Des sources locales ont indiqué que les forces armées maliennes avaient subi des pertes lors de l’attaque, sans préciser le nombre de morts, tandis qu’une autre a affirmé que les forces avaient repris le contrôle du camp. « Il y a des pertes dans nos rangs, mais l’évaluation est toujours en cours. Nos hommes ont repris le contrôle », a déclaré cette source.

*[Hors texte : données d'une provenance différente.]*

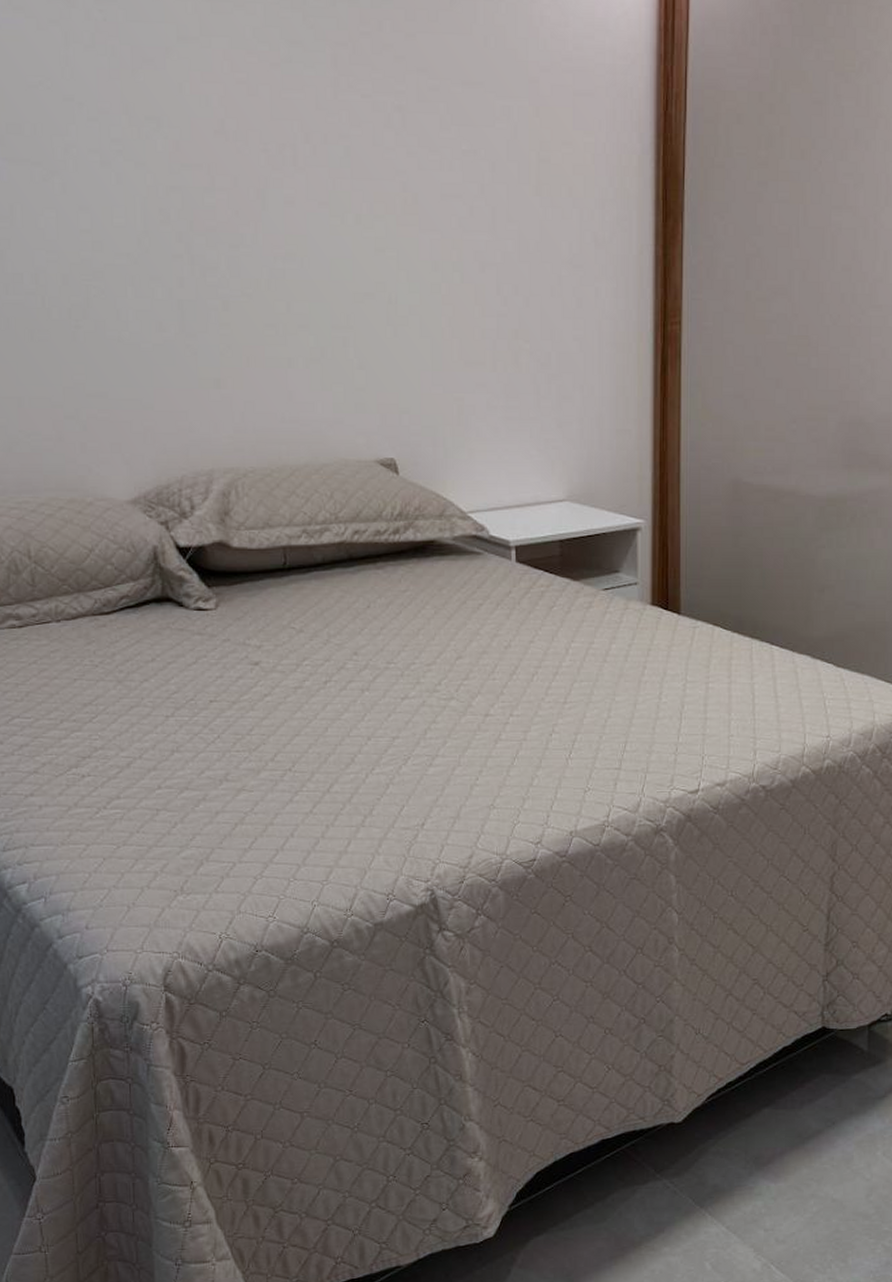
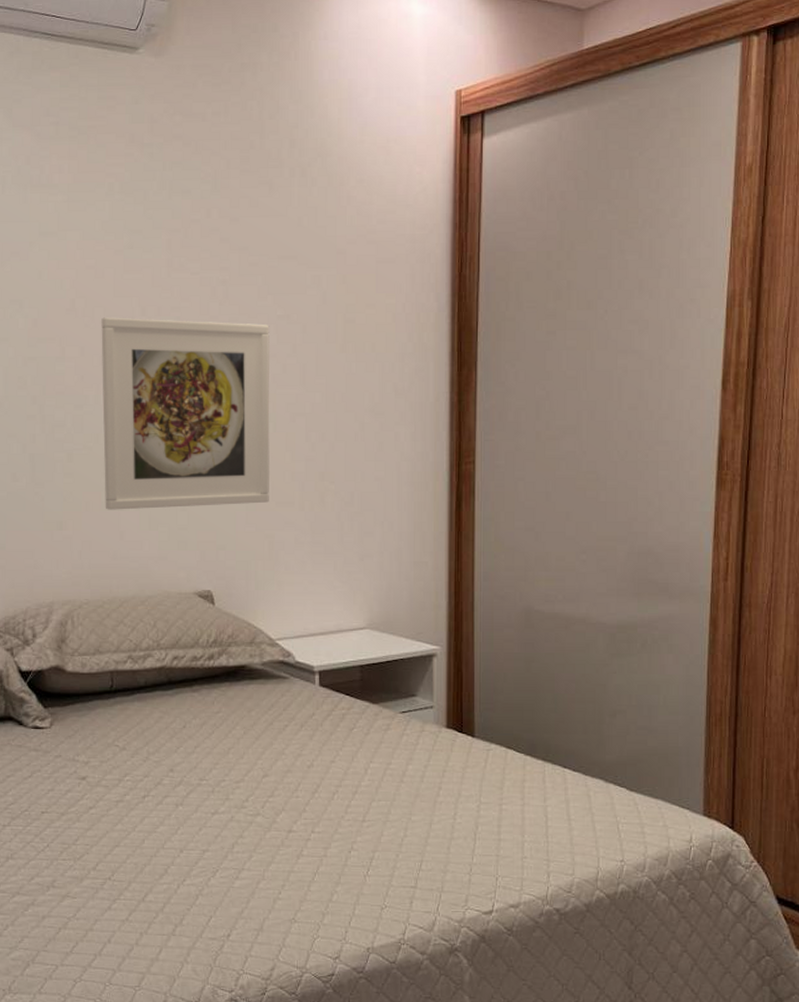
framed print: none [257,143,457,367] -> present [101,317,270,510]

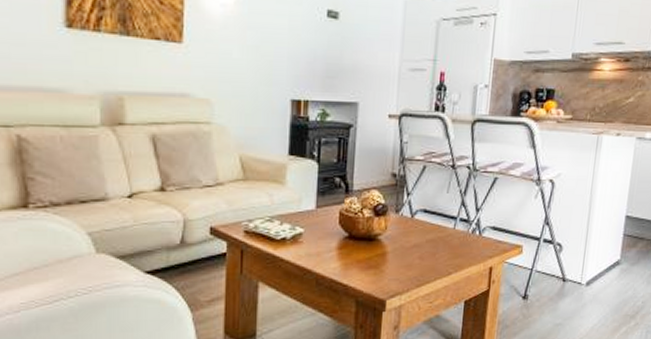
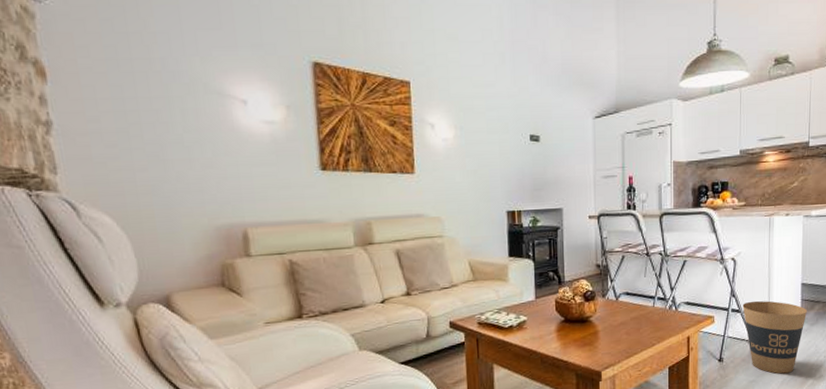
trash can: none [556,231,628,318] -> present [742,300,807,374]

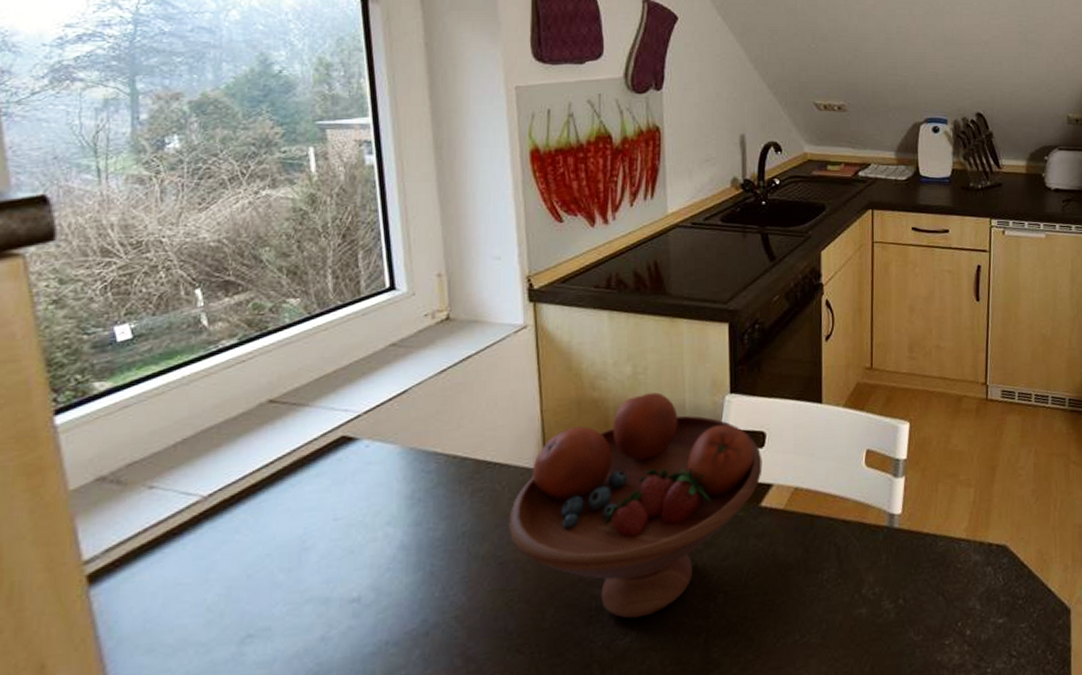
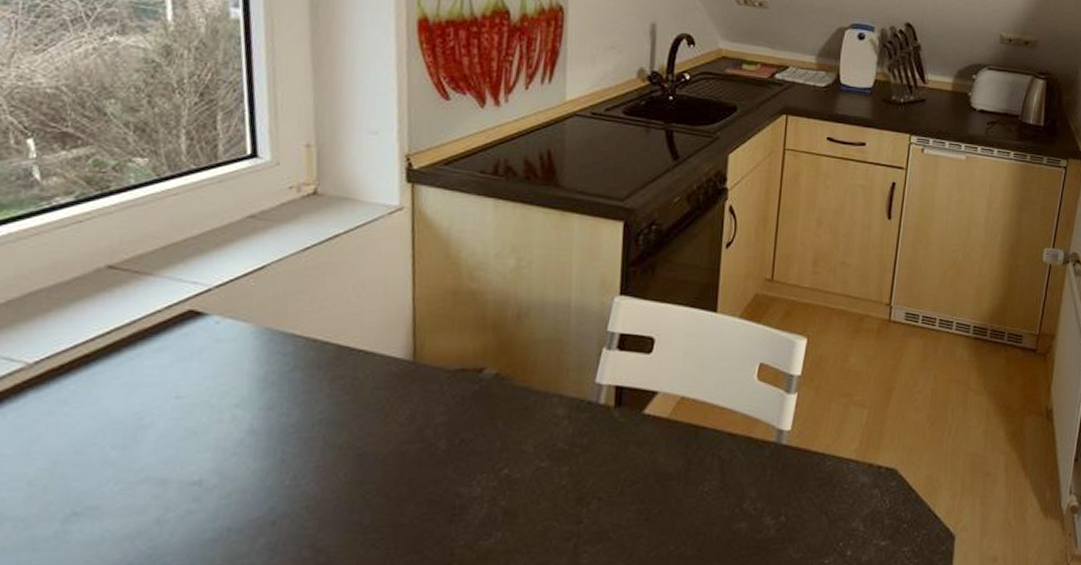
fruit bowl: present [508,392,763,619] -> none [370,288,649,519]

Des habitants ont rapporté avoir entendu des explosions et des tirs intenses et continus depuis environ 5 heures du matin, heure locale, avant que le calme ne revienne dans la ville.
L’armée malienne a déclaré dans un communiqué que ses forces avaient subi à 5 h 30 du matin une « tentative d’attaque » contre un site des forces armées maliennes à San, et qu’elles avaient « riposté avec force » et « déjoué la tentative », ajoutant que la situation était « sous contrôle ».
Le groupe « Al-Nusra pour l’islam et les musulmans » a revendiqué l’attaque dans un communiqué, affirmant avoir pris le contrôle « total » d’une caserne de l’armée malienne à San, dans la région de Ségou, bien qu’il n’ait pas été possible de vérifier cette affirmation de manière indépendante.
Cette attaque fait suite à la mort d’au moins 50 soldats maliens le 18 juillet, lorsqu’un convoi de l’armée avait été pris pour cible dans le nord du pays par le groupe « Al-Nusra pour l’islam et les musulmans » et des combattants du Front de libération de l’Azawad, lors de l’une des attaques les plus meurtrières subies par l’armée malienne depuis le début du conflit dans le pays.